When a sort fails with capacity exceeded (ICE046A) or runs slowly with heavy sortwork use, check three areas. First, FILSZ: this is the estimated size of the data to be sorted. If FILSZ is too low, DFSORT may allocate too little sortwork and then exceed that allocation. Provide a realistic or slightly high estimate (in the units your product expects). Second, sortwork itself: ensure you have enough SORTWK datasets (or sufficient DYNALLOC limit) and that each has enough space. If DFSORT dynamically allocates sortwork, a higher FILSZ often leads to more or larger work datasets. Third, memory: OPTION SIZE (or MOSIZE) and the step REGION in JCL limit how much memory the sort can use. If memory is too small, more data spills to sortwork, which increases I/O and can cause capacity problems. Increase SIZE and REGION within your system’s guidelines so that the sort can hold more data in memory. See the tutorials on FILSZ estimation, sortwork datasets, dynamic allocation, and memory usage for detailed tuning.
When you are assigned to improve a slow or failing sort, follow a sequence. (1) Capture SYSOUT and read all ICE messages; note record counts and any error or capacity messages. (2) Compare CPU and elapsed time to see if the step is I/O-bound or CPU-bound. (3) If it failed, look up the ICE code and address the cause (e.g. increase sortwork or FILSZ for ICE046A). (4) If it is slow and I/O-bound, review FILSZ, SIZE, REGION, and sortwork; consider INREC to shorten records and INCLUDE/OMIT to reduce count. (5) If the step does not need to sort (order does not matter or data is already ordered), switch to COPY or MERGE. (6) Optionally add DEBUG for one run to verify record counts and control statement behavior, then remove it. (7) Re-run and compare SYSOUT and timing to confirm improvement.
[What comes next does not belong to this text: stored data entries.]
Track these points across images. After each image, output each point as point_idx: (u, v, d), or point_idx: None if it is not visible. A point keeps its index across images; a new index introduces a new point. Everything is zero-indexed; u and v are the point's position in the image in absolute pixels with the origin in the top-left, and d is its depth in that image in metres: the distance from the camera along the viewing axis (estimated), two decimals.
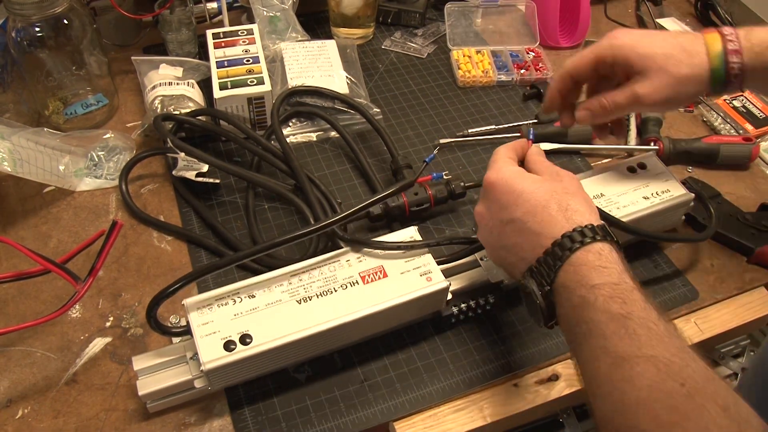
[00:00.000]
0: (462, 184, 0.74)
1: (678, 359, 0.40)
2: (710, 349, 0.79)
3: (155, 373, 0.55)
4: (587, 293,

When your sort is slow or breaks, it’s like when a game freezes: you have to find out why. First you look at the “scoreboard” (the messages in the job log)—that tells you how many cards were handled and if something went wrong. If the game is waiting a long time for the disk (I/O), you give it more “desk space” (memory) so it doesn’t have to put cards in drawers so often. If the game is doing too much work (CPU), you try to give it fewer cards or simpler rules. And if you didn’t really need to sort the cards at all—you only wanted to take out the red ones—you skip the sorting step entirely. So: read the messages, see if it’s waiting on I/O or busy with CPU, fix the thing that’s wrong (more space, fewer records, or no sort), and check the scoreboard again to see if it’s better.
1. Where do you look first when a DFSORT step is slower than expected?
2. What does ICE046A usually indicate?
3. How can you tell if a sort is I/O-bound vs CPU-bound?
4. When is the DEBUG statement useful for performance?
5. Your sort runs but uses far more sortwork I/O than a similar job. What might you check?